:: 任务列表 ::
a) 将这篇 microbenchmark 基准测试文字中以“在这个例子中”开头的段落改写得更简短，保留其主要事实。
b) 请接着这篇 microbenchmark 基准测试文字的最后一部分往下续写。

:: 文档片段 ::

使用 microbenchmark 进行基准测试
你可以使用 microbenchmark 包进行亚毫秒精确的表达式评估时序。
在这个例子中, 我们比较了基于特定条件更新组中元素的六个等效 data.table 表达式的速度。
进一步来说:
有 3 列的
data.table:id,time和status。对于每个 id,我想找到具有最大时间的记录 - 如果对于该记录,如果状态为真,我想在时间> 7 时将其设置为 false
library(microbenchmark)
library(data.table)
set.seed(20160723)
dt <- data.table(id = c(rep(seq(1:10000), each = 10)),
time = c(rep(seq(1:10000), 10)),
status = c(sample(c(TRUE, FALSE), 10000*10, replace = TRUE)))
setkey(dt, id, time) ## create copies of the data so the 'updates-by-reference' don't affect other expressions
dt1 <- copy(dt)
dt2 <- copy(dt)
dt3 <- copy(dt)
dt4 <- copy(dt)
dt5 <- copy(dt)
dt6 <- copy(dt)
microbenchmark(
expression_1 = {
dt1[ dt1[order(time), .I[.N], by = id]$V1, status := status * time < 7 ]
},
expression_2 = {
dt2[,status := c(.SD[-.N, status], .SD[.N, status * time > 7]), by = id]
},
expression_3 = {
dt3[dt3[,.N, by = id][,cumsum(N)], status := status * time > 7]
},
expression_4 = {
y <- dt4[,.SD[.N],by=id]
dt4[y, status := status & time > 7]
},
expression_5 = {
y <- dt5[, .SD[.N, .(time, status)], by = id][time > 7 & status]
dt5[y, status := FALSE]
},
expression_6 = {
dt6[ dt6[, .I == .I[which.max(time)], by = id]$V1 & time > 7, status := FALSE]
},
times = 10L ## specify the number of times each expression is evaluated
)

:: 所给数据 ::
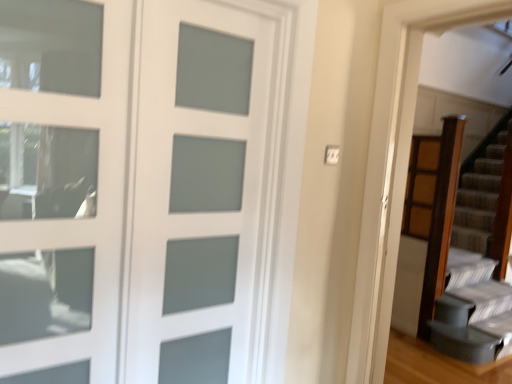
Question: Considering the relative positions of white frosted glass door at center and satin glass door at upper left in the image provided, is white frosted glass door at center to the left or to the right of satin glass door at upper left?

Choices:
 (A) right
 (B) left

Answer: (A)

Question: Based on their sizes in the image, would you say white frosted glass door at center is bigger or smaller than satin glass door at upper left?

Choices:
 (A) small
 (B) big

Answer: (B)

Question: From the image's perspective, relative to satin glass door at upper left, is white frosted glass door at center above or below?

Choices:
 (A) below
 (B) above

Answer: (A)

Question: Based on their positions, is satin glass door at upper left located to the left or right of white frosted glass door at center?

Choices:
 (A) right
 (B) left

Answer: (B)

Question: In terms of height, does satin glass door at upper left look taller or shorter compared to white frosted glass door at center?

Choices:
 (A) tall
 (B) short

Answer: (B)

Question: Is satin glass door at upper left inside or outside of white frosted glass door at center?

Choices:
 (A) outside
 (B) inside

Answer: (A)

Question: From a real-world perspective, is satin glass door at upper left physically located above or below white frosted glass door at center?

Choices:
 (A) above
 (B) below

Answer: (A)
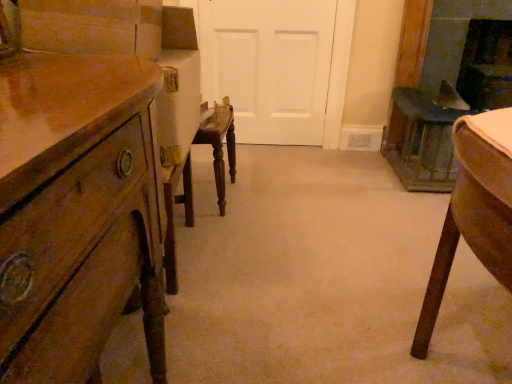
Question: From the image's perspective, is white matte door at center above or below wooden chest of drawers at left?

Choices:
 (A) above
 (B) below

Answer: (A)

Question: Is white matte door at center to the left or to the right of wooden chest of drawers at left in the image?

Choices:
 (A) left
 (B) right

Answer: (B)

Question: Which is nearer to the white matte door at center?

Choices:
 (A) dark gray stone fireplace at right, the first fireplace from the left
 (B) wooden chest of drawers at left
 (C) dark brown wood fireplace at upper right, the 2th fireplace viewed from the left

Answer: (A)

Question: Which object is the closest to the dark gray stone fireplace at right, the first fireplace from the left?

Choices:
 (A) white matte door at center
 (B) dark brown wood fireplace at upper right, the 2th fireplace viewed from the left
 (C) wooden chest of drawers at left

Answer: (B)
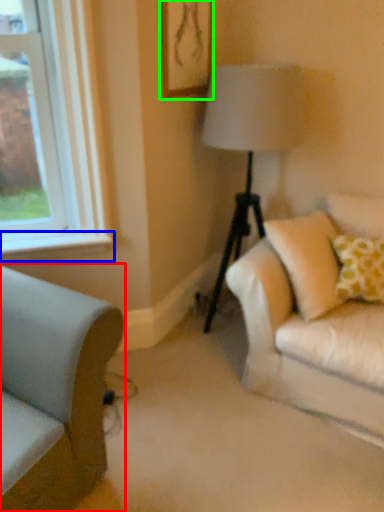
Question: Which object is the farthest from studio couch (highlighted by a red box)? Choose among these: window sill (highlighted by a blue box) or picture frame (highlighted by a green box).

Choices:
 (A) window sill
 (B) picture frame

Answer: (B)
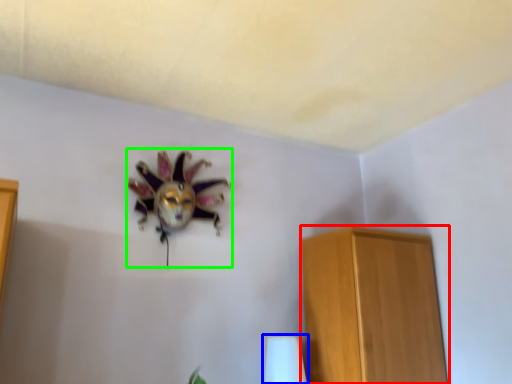
Question: Considering the real-world distances, which object is farthest from furniture (highlighted by a red box)? table lamp (highlighted by a blue box) or animal (highlighted by a green box)?

Choices:
 (A) table lamp
 (B) animal

Answer: (B)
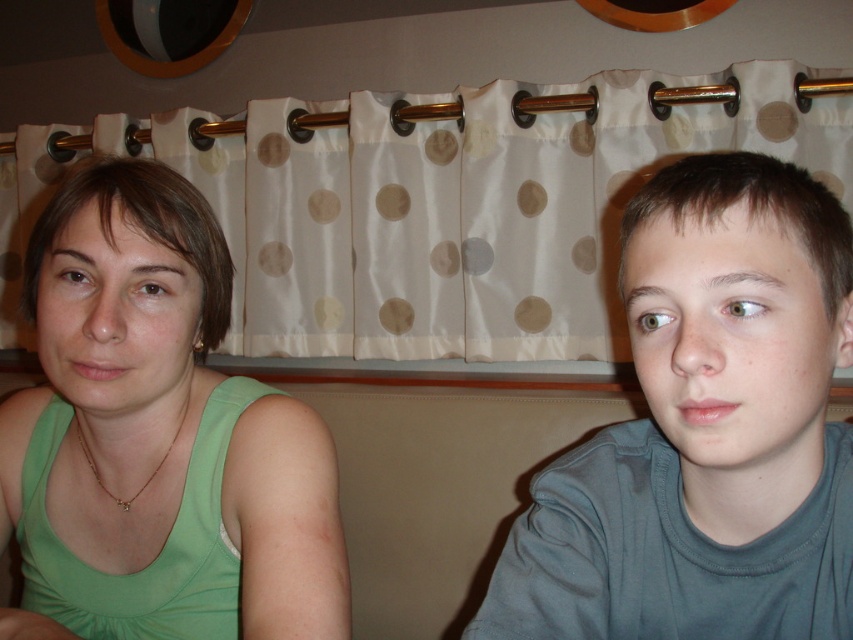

:: 参考答案 ::
a) 本例对比六个等效 data.table 表达式按条件更新组内元素的速度。

b)
# Unit: milliseconds
# expr min lq mean median uq max neval
# expression_1 11.646149 13.201670 16.808399 15.643384 18.78640 26.321346 10
# expression_2 8051.898126 8777.016935 9238.323459 8979.553856 9281.93377 12610.869058 10
# expression_3 3.208773 3.385841 4.207903 4.089515 4.70146 5.654702 10
# expression_4 15.758441 16.247833 20.677038 19.028982 21.04170 36.373153 10
# expression_5 7552.970295 8051.080753 8702.064620 8861.608629 9308.62842 9722.234921 10
# expression_6 18.403105 18.812785 22.427984 21.966764 24.66930 28.607064 10
输出结果表明,在这次测试中,expression_3 是最快的。